Quelques années après le passage du virus Maze qui a transformé une partie de la population irlandaise et européenne en zombies avides de chair humaine, un remède a été trouvé. 75% des morts vivants sont désormais guéris et prêts à réintégrer la société. C’est le cas de Senan (Sam Keeley) qui va retourner vivre chez son frère disparu avec sa belle-soeur (Ellen Page) et son neveu. Mais le jeune homme est tourmenté, il est hanté par son passé d’infecté et fait régulièrement des cauchemars dans lesquels il revit ses actions antérieures avec son complice d’alors, Conor. La réinsertion est difficile pour les anciens zombies qui sont discriminés, insultés et humiliés, poussant certains à prendre le chemin de l’extrémisme.
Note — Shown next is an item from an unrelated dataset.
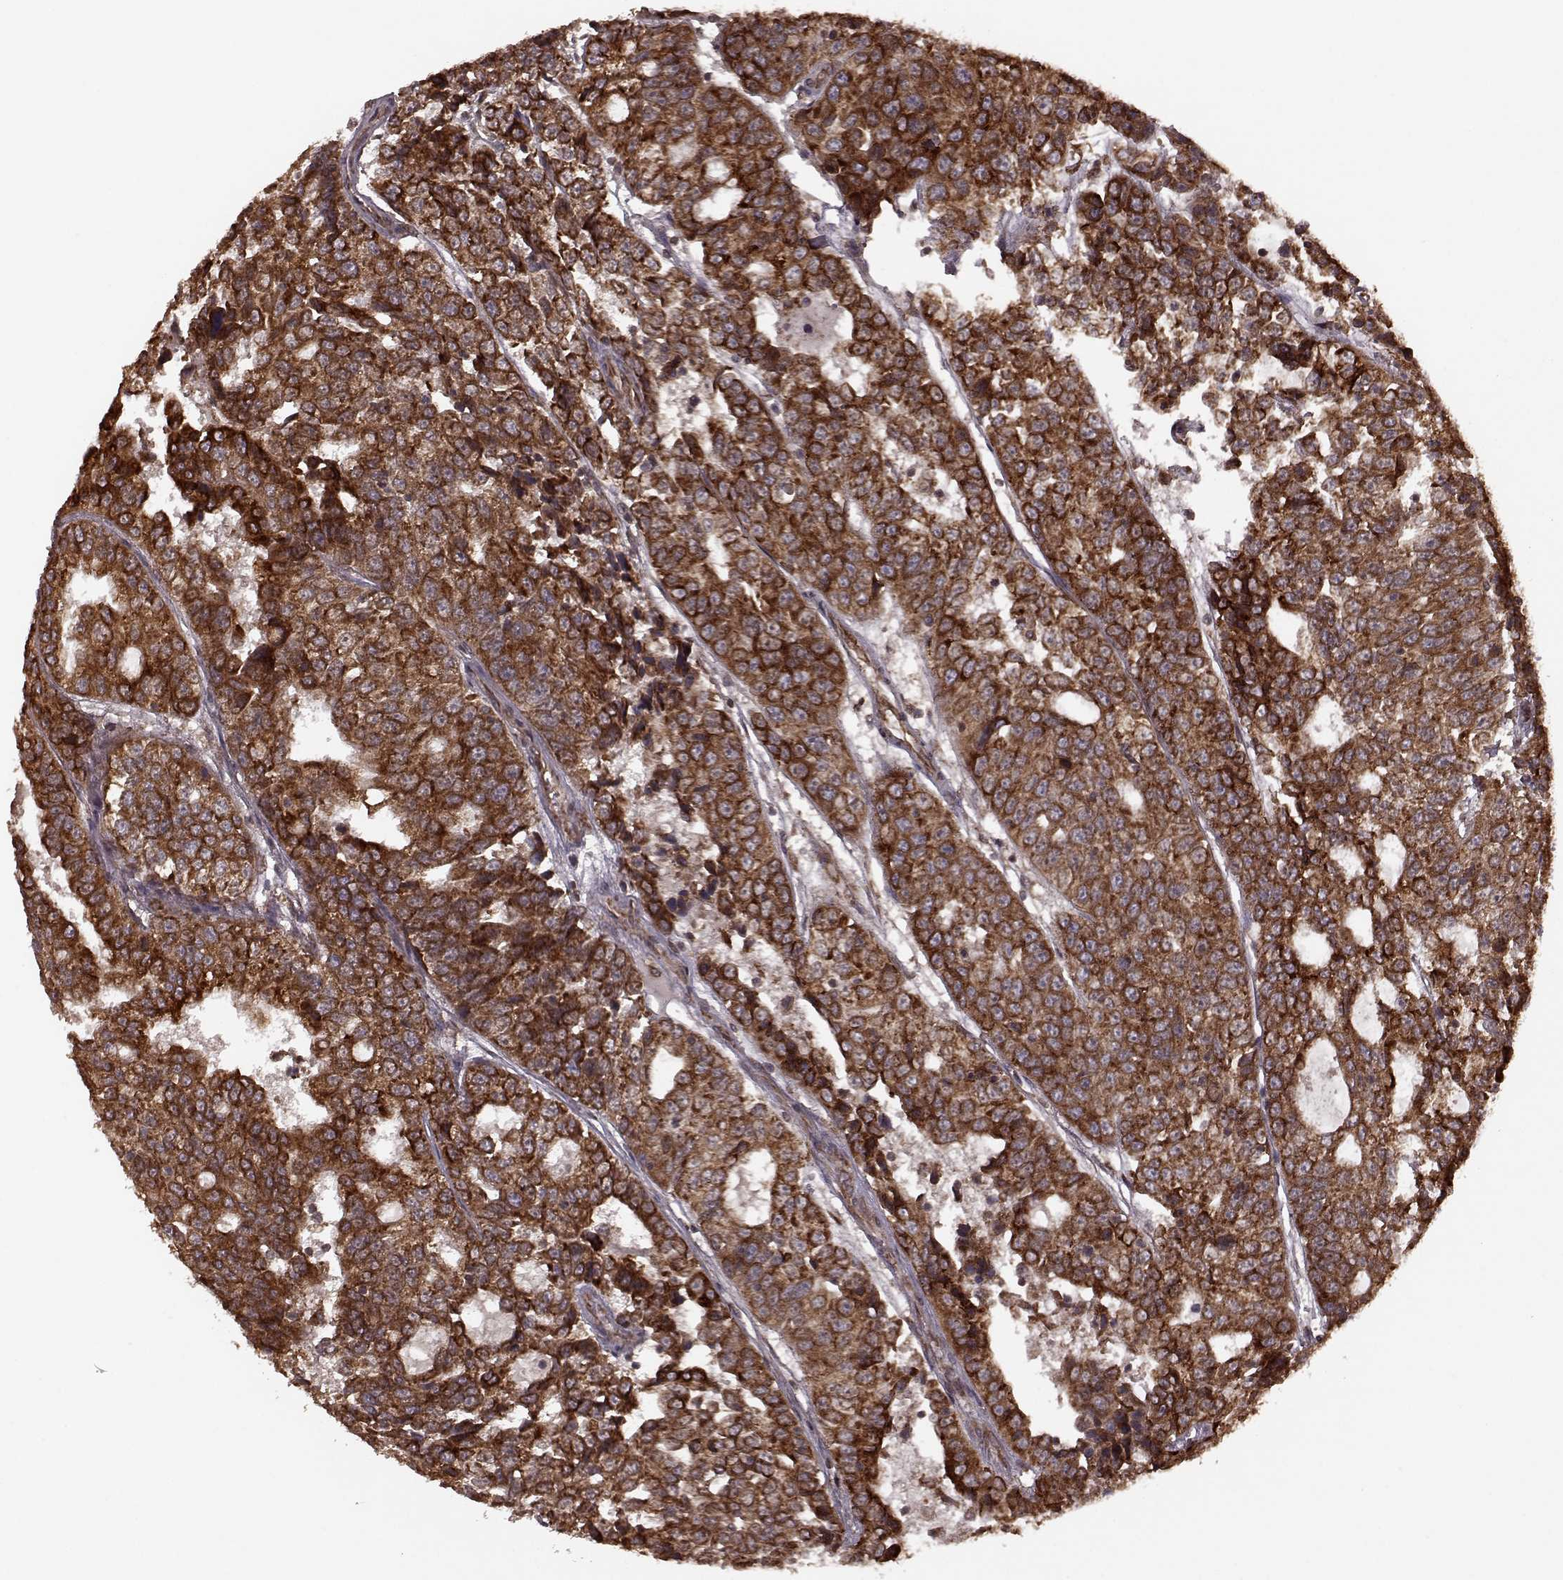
{"staining": {"intensity": "strong", "quantity": ">75%", "location": "cytoplasmic/membranous"}, "tissue": "urothelial cancer", "cell_type": "Tumor cells", "image_type": "cancer", "snomed": [{"axis": "morphology", "description": "Urothelial carcinoma, NOS"}, {"axis": "morphology", "description": "Urothelial carcinoma, High grade"}, {"axis": "topography", "description": "Urinary bladder"}], "caption": "Immunohistochemical staining of urothelial cancer exhibits high levels of strong cytoplasmic/membranous staining in approximately >75% of tumor cells.", "gene": "AGPAT1", "patient": {"sex": "female", "age": 73}}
La seconde problématique pour le pays est de savoir quoi faire des 25% des morts vivants qui n’ont pas réagi favorablement au traitement, le gouvernement va-t-il les tuer ou continuer à expérimenter sur eux ? En souvenir du bon vieux temps et face à l’injustice évidente, Senan va suivre Conor dans une action terroriste dangereuse qui risque bien de diviser encore une fois la population. 

 

 

Porté par un très bon trio d’acteurs, The Cured” n’est pas un film de zombies ordinaire puisqu’il utilise la figure du mort vivant pour dénoncer une réalité actuelle. Les guéris” peuvent être assimilés aux réfugiés dont certains pays européens essayent de se débarrasser et dont on bafoue les droits élémentaires. Alors qu’ils ont vécu un traumatisme extrême (la fuite de leur pays/la transformation), on demande à ces personnes de s’intégrer” à une société responsable en partie de leur situation sans vouloir vraiment les accueillir. Ce mélange de peur de l’étranger, de méfiance et de discrimination est un témoin du repli identitaire de l’Europe visible aux urnes. Avec The Cured”, David Freyne s’empare du genre pour livrer une critique acerbe et métaphorique de la société d’aujourd’hui.